REQUIRED ACTION: Reproduce verbatim every line of the items, starting at the line that contains "Between 00:06 and 00:55, which is larger?" and ending with the line that contains "True or false: P2", both included. Output only those lines.

EXCERPTED DATA:
-- Opening Marker --
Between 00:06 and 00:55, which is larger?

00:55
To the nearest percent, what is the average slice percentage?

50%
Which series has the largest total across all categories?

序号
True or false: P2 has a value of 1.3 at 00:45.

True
-- Closing Marker --
-- Opening Marker --
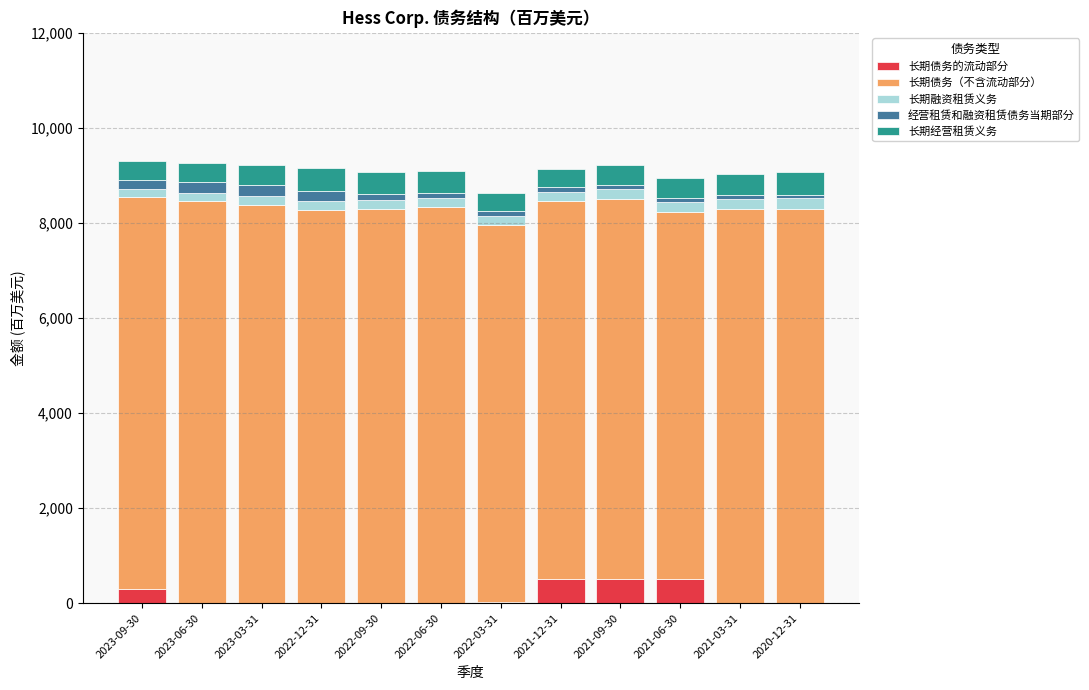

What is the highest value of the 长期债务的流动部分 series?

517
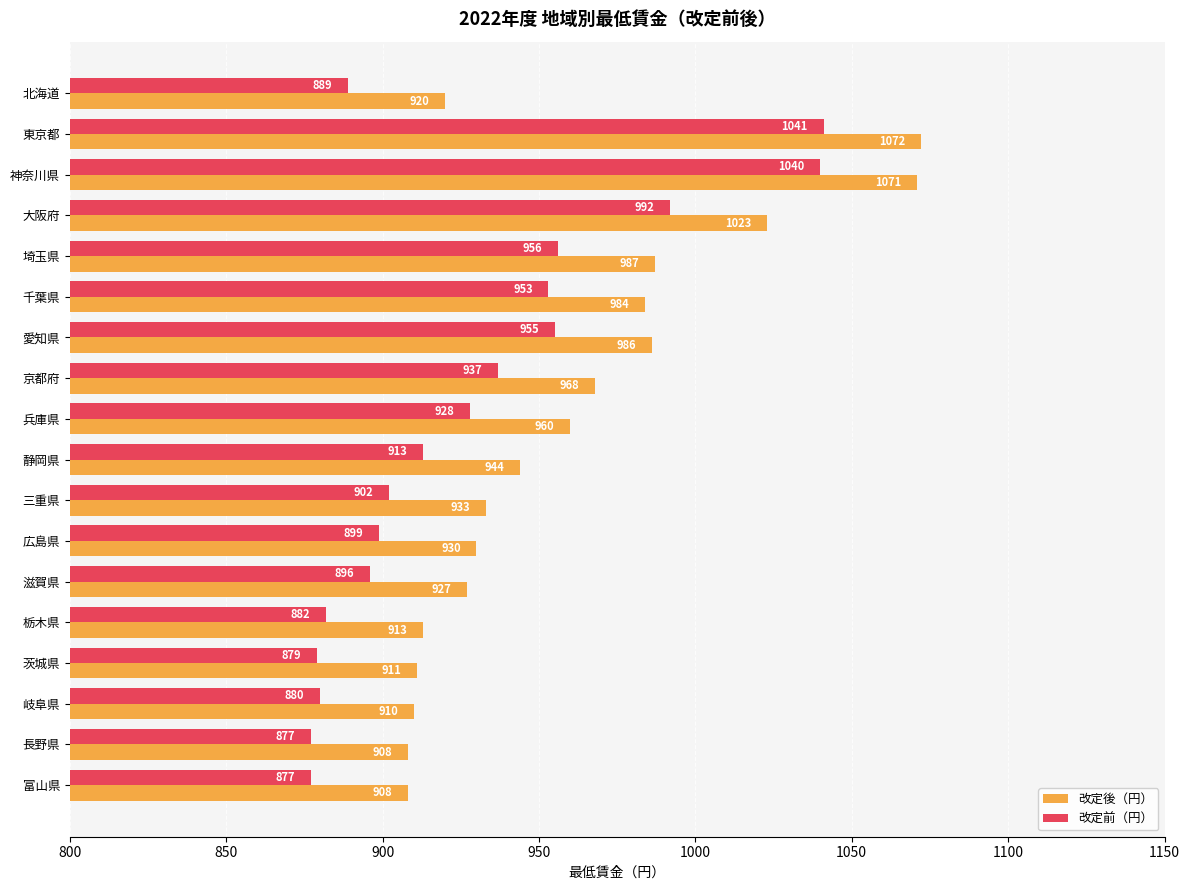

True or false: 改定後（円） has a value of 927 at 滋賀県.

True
-- Closing Marker --
-- Opening Marker --
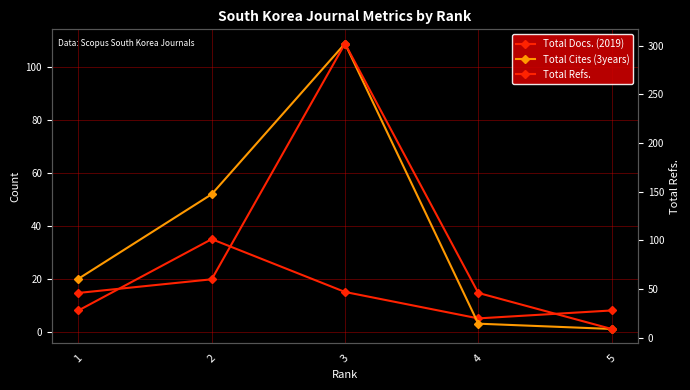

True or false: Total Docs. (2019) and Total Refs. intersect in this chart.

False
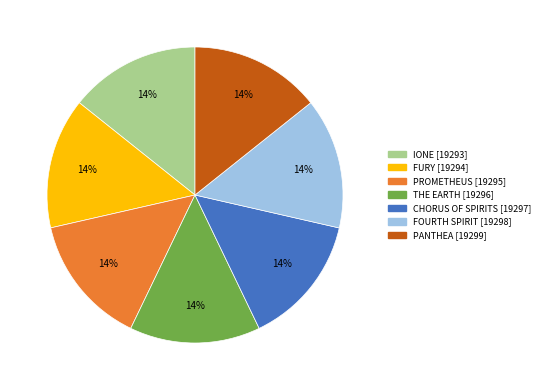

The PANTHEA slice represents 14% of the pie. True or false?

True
-- Closing Marker --
RESULT OF THIS TASK:
Between 00:06 and 00:55, which is larger?

00:55
To the nearest percent, what is the average slice percentage?

50%
Which series has the largest total across all categories?

序号
True or false: P2 has a value of 1.3 at 00:45.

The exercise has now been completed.